*What you have to do*
Would you output the entries below only from the line containing "pinky dip: (866, 963)" through the line containing "pinky tip: (1236, 973)", exactly as they stand and with both ends included?
======== Recorded data ========
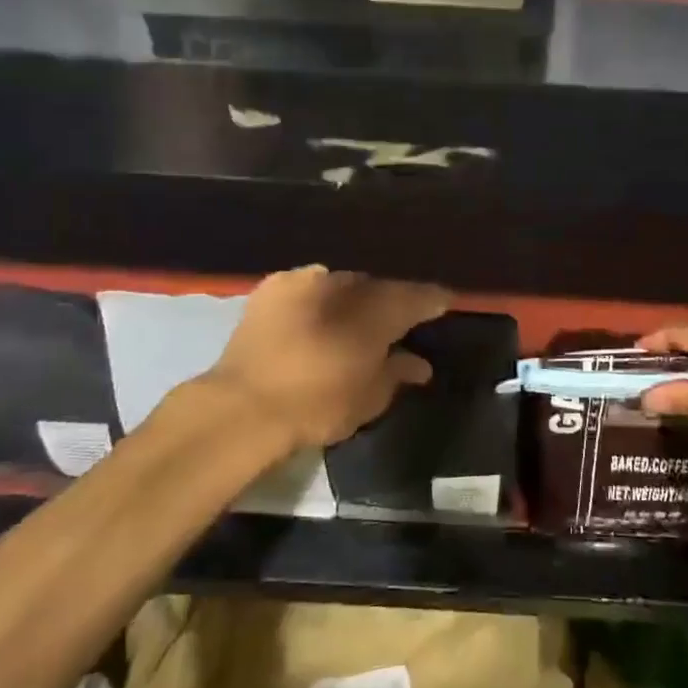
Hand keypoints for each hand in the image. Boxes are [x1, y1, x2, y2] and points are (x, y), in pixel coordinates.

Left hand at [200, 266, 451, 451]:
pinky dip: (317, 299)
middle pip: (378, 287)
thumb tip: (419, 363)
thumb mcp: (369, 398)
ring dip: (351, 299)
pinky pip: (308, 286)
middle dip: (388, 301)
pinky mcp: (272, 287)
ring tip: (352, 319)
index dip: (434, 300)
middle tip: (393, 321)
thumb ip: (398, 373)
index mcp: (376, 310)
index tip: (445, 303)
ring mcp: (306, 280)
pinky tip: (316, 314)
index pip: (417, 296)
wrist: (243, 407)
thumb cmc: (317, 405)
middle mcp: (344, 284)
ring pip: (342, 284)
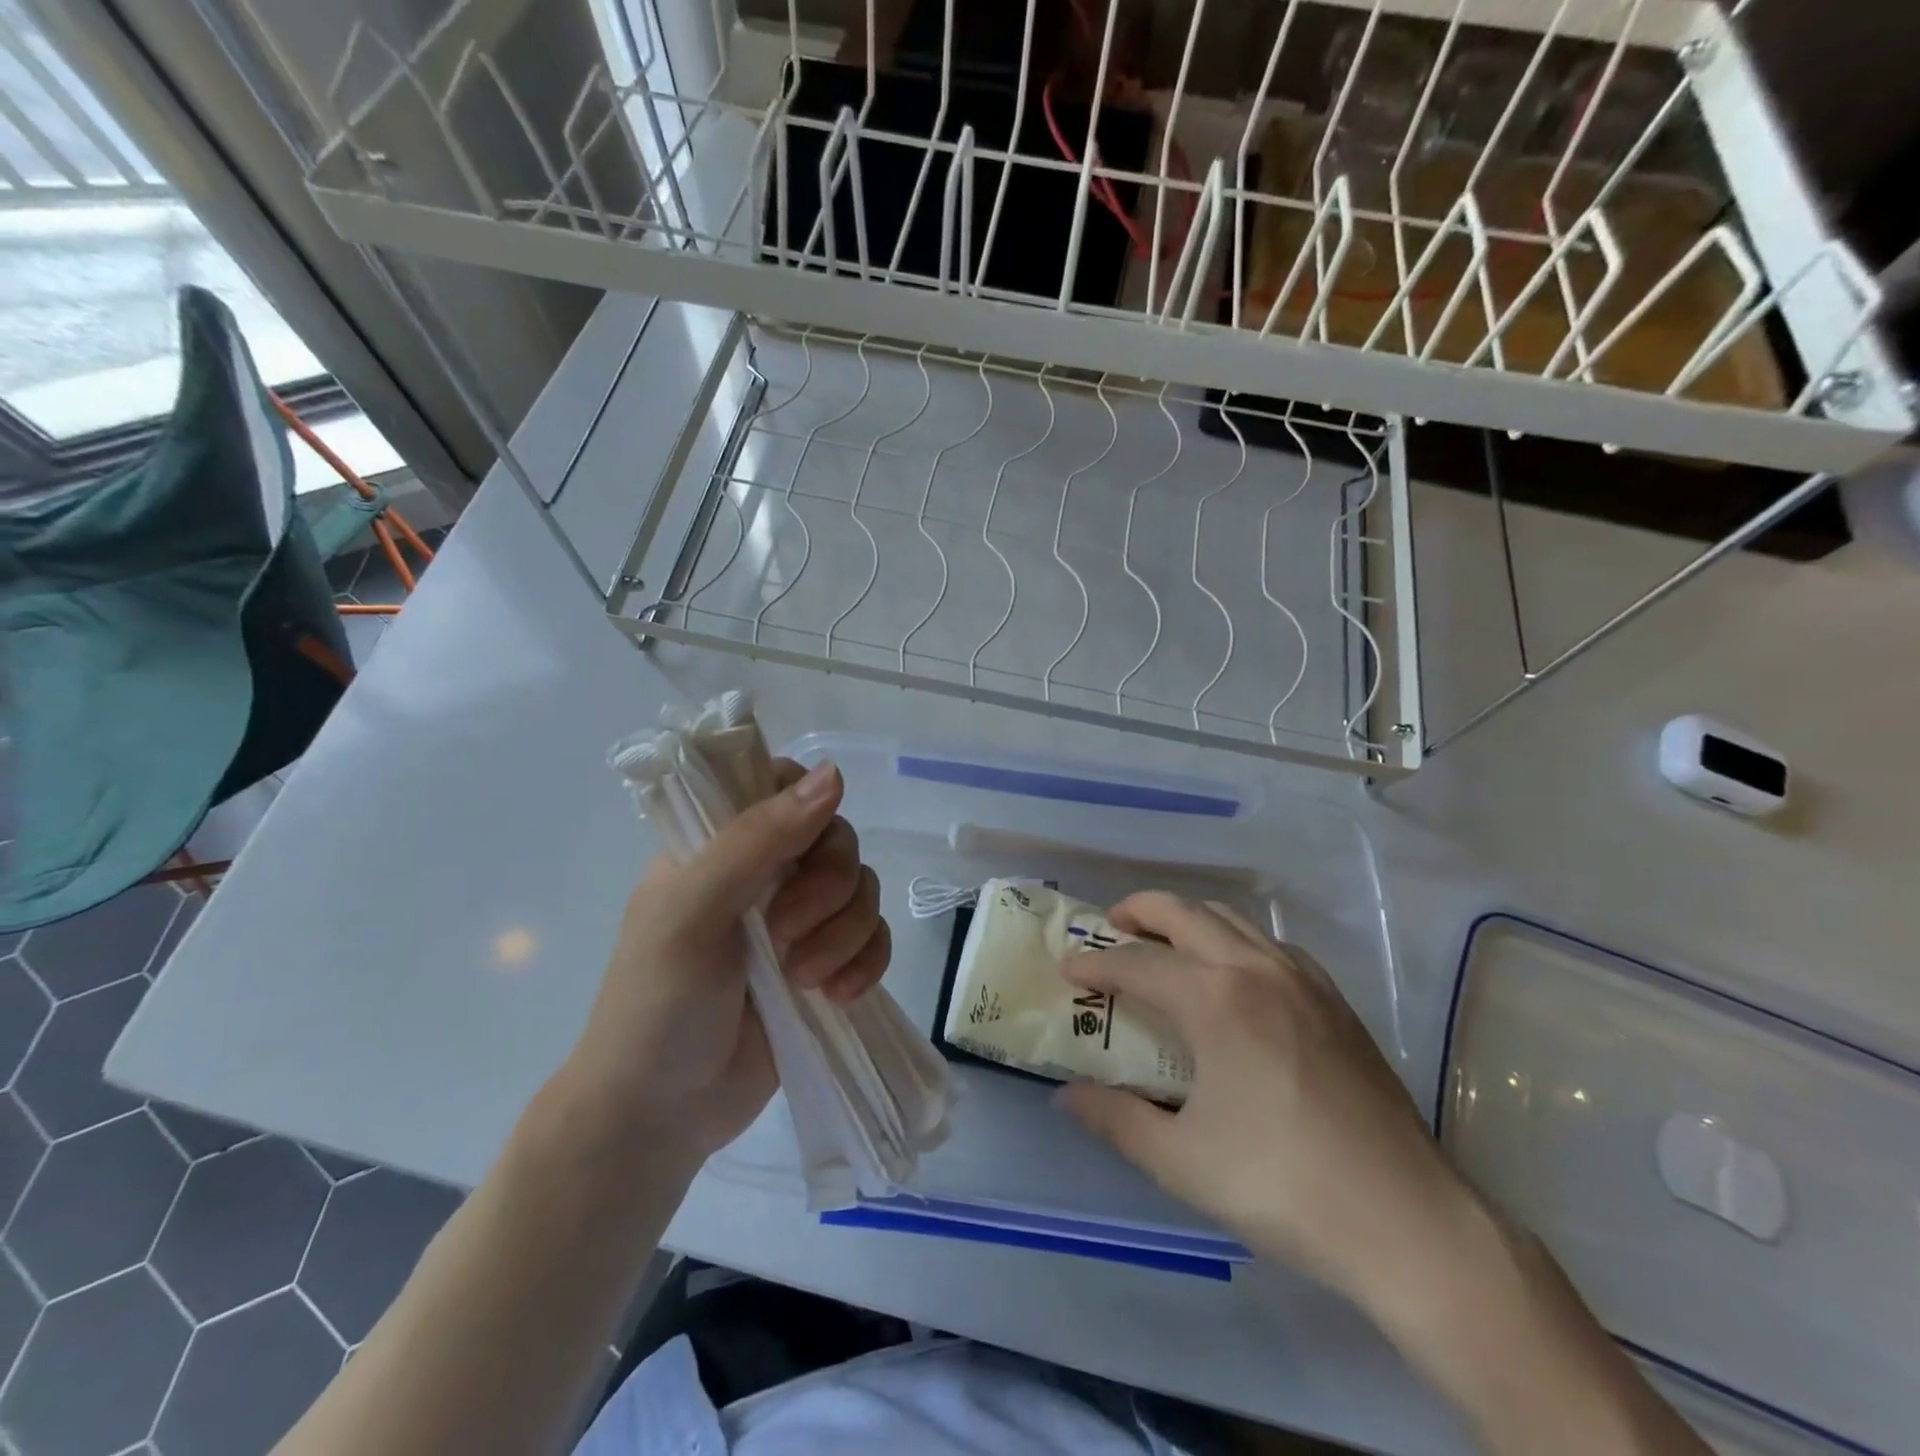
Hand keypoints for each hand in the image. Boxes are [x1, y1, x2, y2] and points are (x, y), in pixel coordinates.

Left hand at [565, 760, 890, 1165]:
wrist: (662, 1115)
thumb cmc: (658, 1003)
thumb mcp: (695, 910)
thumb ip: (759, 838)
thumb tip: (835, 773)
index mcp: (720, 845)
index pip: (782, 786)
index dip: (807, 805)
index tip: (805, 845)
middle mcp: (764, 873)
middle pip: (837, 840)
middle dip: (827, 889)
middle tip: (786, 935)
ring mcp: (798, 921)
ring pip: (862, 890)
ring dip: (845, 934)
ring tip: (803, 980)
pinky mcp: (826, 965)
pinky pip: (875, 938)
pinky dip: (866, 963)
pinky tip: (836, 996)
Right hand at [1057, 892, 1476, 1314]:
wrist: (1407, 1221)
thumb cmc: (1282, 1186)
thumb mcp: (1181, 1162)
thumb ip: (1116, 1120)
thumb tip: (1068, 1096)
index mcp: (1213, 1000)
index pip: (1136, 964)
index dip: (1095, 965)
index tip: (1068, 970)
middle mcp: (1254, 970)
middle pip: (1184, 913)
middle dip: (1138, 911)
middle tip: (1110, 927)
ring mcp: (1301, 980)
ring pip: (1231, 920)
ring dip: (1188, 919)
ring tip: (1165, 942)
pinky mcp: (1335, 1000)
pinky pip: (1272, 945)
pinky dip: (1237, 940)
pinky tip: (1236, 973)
========
======== Recorded data ========
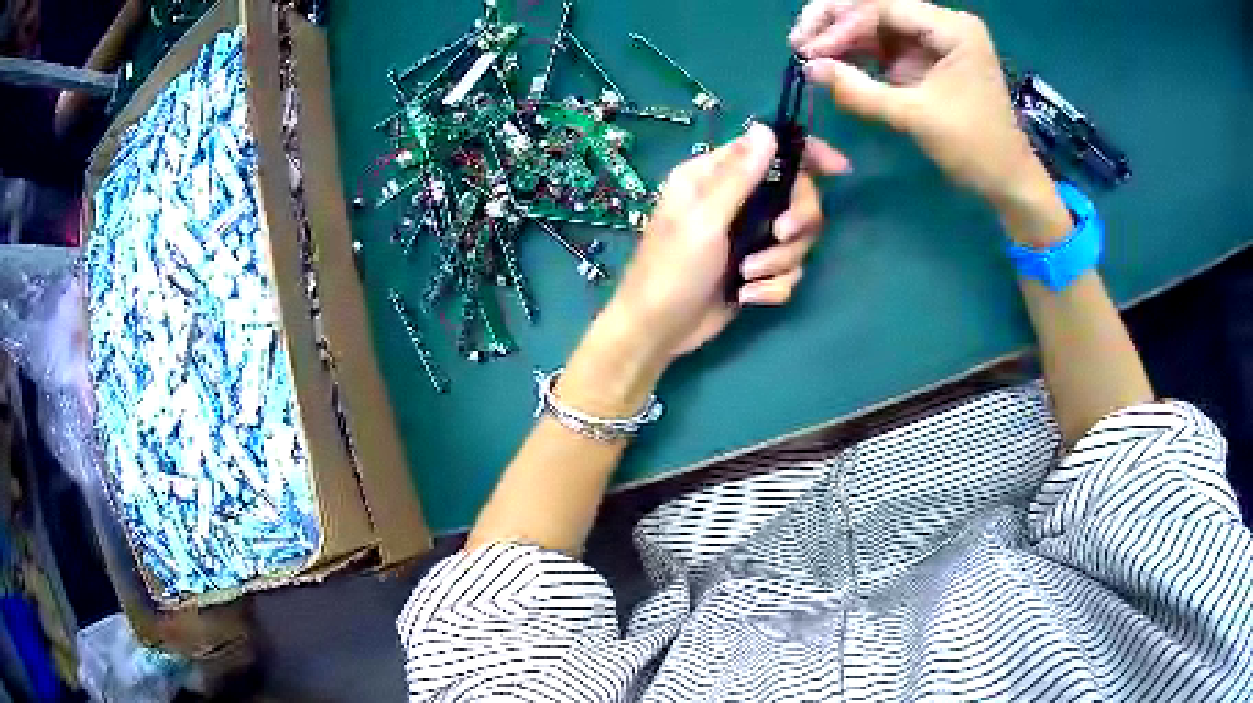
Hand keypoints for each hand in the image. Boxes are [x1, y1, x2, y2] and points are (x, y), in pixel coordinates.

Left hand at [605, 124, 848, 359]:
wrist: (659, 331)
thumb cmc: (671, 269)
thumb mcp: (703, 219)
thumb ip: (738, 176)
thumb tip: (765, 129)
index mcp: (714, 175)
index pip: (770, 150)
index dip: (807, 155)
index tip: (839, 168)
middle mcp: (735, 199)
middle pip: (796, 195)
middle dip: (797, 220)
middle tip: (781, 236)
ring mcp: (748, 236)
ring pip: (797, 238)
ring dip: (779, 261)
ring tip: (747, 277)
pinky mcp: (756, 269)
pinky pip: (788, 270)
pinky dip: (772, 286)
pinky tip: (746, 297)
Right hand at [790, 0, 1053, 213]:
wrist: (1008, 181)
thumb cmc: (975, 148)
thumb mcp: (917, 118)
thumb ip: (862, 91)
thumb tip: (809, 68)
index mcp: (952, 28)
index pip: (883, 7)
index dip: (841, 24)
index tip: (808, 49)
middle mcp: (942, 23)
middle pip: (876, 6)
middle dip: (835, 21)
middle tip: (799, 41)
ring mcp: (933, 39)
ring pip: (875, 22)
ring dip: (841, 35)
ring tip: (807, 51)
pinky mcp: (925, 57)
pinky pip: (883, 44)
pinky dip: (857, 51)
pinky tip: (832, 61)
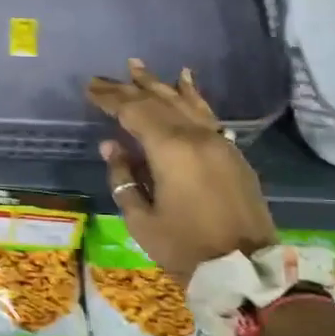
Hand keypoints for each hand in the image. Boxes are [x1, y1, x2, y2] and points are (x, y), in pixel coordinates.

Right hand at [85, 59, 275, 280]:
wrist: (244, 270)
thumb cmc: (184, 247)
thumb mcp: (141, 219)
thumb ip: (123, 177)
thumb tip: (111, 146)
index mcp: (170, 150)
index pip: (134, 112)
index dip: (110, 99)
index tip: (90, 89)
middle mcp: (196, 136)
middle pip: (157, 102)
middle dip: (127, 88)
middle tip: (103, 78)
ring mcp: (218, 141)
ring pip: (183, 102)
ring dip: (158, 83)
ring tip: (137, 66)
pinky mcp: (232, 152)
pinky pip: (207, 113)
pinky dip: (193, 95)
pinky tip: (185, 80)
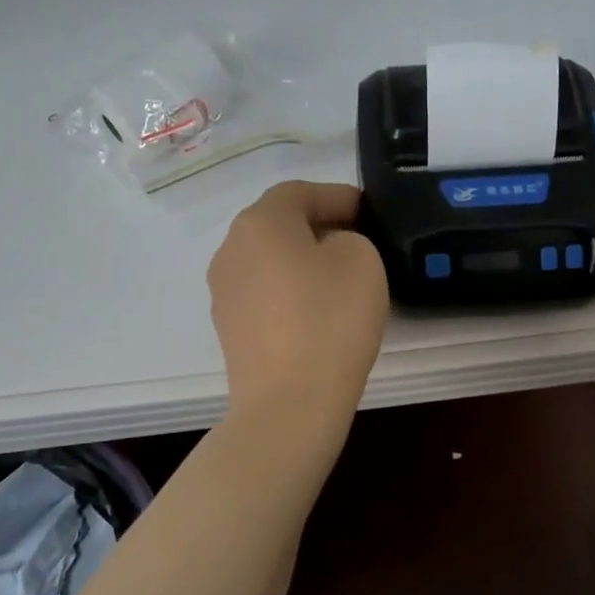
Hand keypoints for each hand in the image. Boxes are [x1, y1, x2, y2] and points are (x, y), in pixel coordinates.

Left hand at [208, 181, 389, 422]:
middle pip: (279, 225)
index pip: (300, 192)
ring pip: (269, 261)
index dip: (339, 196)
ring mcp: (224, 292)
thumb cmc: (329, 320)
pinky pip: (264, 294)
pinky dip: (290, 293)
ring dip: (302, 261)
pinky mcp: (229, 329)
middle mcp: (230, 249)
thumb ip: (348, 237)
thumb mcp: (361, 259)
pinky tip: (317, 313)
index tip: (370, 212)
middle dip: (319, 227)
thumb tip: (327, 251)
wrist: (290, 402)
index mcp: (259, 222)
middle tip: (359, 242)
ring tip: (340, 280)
========
*Written reply*
pinky dip: (866, 963)
pinky tip: (836, 996)
Right hand at [1057, 892, 1476, 1314]:
wrist: (1407, 1221)
thumb cmc: (1282, 1186)
thumb mcp: (1181, 1162)
thumb ip: (1116, 1120)
thumb tip: (1068, 1096)
index mcp: (1213, 1000)
index pip: (1136, 964)
index dip: (1095, 965)
index tip: (1068, 970)
middle mcp: (1254, 970)
middle pip: (1184, 913)
middle dip: (1138, 911)
middle tip: (1110, 927)
ring mcp: (1301, 980)
ring pip: (1231, 920)
ring dip: (1188, 919)
ring tip: (1165, 942)
pinky mcp: (1335, 1000)
pinky pip: (1272, 945)
pinky dip: (1237, 940)
pinky tip: (1236, 973)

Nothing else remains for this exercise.